Opinions

The ideas expressed in this column do not necessarily represent those of The New Courier.

The Use of AI in College Courses: Some Fish are Caught and Some Swim Away

By Barrett Funderburk
March 1, 2024

It’s funny to consider that we’ve been saying “it’s advancing faster than we can keep up” for multiple years by this point. Technology is only as noble as the people who use it, and the people who use it for nefarious purposes are only going to get more sneaky and deceptive about it. In recent years, Artificial Intelligence (AI) has been used to cover a wider range of advancing digital technology. The ability to generate any type of text, speech, image, and video is undeniably beyond our comprehension. Some professors are saying it’ll steal our jobs before we finish college, and companies both new and old are jumping in and developing technologies of their own. Most importantly, ordinary people with access to a computer and internet are using it for their own purposes.

Crisp cool wind of autumn blew across the farms and pastures of northern Batavia in the Fall semester of 2022. The world was finally coming back together after being locked in their homes for nearly two years. Slowly, but surely, more people started their 2022-23 year at community college in-person again. And what a relief it was to finally be able to talk to real people without the need for a screen. But a storm was brewing; dark clouds loomed on the horizon as ChatGPT was released in November of 2022, just in time for finals.

Students who grew up on the internet and freshly hot off the heels of cheating their entire way through the pandemic were a bit too quick to embrace this modern technology. Professors at the time called it the wild west, a free-for-all, unmanageable chaos condensed into copy/pasted blocks of text. Nothing was safe from AI’s reach.
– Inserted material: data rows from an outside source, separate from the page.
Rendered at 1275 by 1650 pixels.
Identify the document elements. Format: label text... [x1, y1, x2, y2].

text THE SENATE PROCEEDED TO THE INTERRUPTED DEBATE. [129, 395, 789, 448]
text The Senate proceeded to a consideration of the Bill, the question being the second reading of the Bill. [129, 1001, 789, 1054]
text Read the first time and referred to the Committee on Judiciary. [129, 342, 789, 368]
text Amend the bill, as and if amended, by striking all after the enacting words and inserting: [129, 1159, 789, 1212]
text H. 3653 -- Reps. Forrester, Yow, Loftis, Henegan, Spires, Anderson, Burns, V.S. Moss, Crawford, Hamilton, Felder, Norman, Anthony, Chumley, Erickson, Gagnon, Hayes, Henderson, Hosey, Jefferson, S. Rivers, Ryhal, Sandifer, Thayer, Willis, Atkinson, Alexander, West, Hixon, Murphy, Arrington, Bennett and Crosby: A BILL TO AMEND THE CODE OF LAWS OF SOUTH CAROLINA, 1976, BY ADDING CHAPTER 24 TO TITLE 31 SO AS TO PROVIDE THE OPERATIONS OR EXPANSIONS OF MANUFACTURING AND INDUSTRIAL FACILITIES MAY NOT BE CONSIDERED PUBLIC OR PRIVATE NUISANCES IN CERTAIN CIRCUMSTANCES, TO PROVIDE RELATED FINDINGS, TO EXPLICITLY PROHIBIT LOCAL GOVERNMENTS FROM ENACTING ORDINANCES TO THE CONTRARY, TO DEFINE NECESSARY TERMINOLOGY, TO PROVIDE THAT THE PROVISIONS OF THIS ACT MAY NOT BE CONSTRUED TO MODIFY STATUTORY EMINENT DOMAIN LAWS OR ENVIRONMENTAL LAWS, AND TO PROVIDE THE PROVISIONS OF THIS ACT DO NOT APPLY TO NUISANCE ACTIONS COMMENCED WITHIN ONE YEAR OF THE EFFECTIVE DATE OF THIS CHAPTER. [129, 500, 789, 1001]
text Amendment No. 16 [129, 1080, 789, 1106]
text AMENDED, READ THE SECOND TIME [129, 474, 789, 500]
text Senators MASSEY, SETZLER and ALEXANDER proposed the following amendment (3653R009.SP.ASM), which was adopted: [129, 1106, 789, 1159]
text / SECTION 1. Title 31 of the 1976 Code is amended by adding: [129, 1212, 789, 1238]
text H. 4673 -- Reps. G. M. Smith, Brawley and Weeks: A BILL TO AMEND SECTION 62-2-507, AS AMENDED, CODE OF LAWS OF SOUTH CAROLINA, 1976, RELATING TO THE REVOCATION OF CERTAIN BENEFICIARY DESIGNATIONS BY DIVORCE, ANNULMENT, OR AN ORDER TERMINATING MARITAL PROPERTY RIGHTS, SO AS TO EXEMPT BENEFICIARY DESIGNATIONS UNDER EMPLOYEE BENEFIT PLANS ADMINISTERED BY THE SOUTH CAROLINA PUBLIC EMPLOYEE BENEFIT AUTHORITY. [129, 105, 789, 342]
To say there were loopholes would be an understatement. It was more akin to a
fish net. Students who wanted to play this new game while simultaneously keeping
their nose clean found themselves in a unique predicament. Around the Spring 2023
semester the plagiarism statements were updated and found in many professors’
syllabus, written in parentheses, “including AI generated work.” However, if by going
strictly off the letter of the law, it was only truly applicable for course work that needed to be written in essays. By throwing in that quote, therein lies the professor’s power to mark down a student caught using it for their written work. At the same time, students continued to find increasingly sneaky ways to undermine the rules and falsely over perform on their academics. The use of this recent technology is blurry and complicated, and as AI progressively gets better, so will the people who use it.

Around the Fall 2023 semester, the simple fact remained that the faculty and administration considered the use of most AI generated work to be cheating. But by this point most people who tried it when it was new had already made up their minds about using it or not, and those who did use it got caught in the net. Some fish got out, and the rest are still swimming along. Those who use it to cheat on their essays and exams know that counter measures are in place, as websites like Turnitin are using their own versions of AI to fight fire with fire. Swimming through this ocean of madness was always going to be a daunting task for both the faculty and administration, but there is a much bigger prize worth catching than just a school of fish.